Extract each row below that contains the string "solutions" and copy it out in full.

* **Given data**:
• • • • • • •

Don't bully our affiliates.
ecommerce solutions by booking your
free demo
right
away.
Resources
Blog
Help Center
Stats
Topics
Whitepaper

• • • • • • •

* **Written response**:
ecommerce solutions by booking your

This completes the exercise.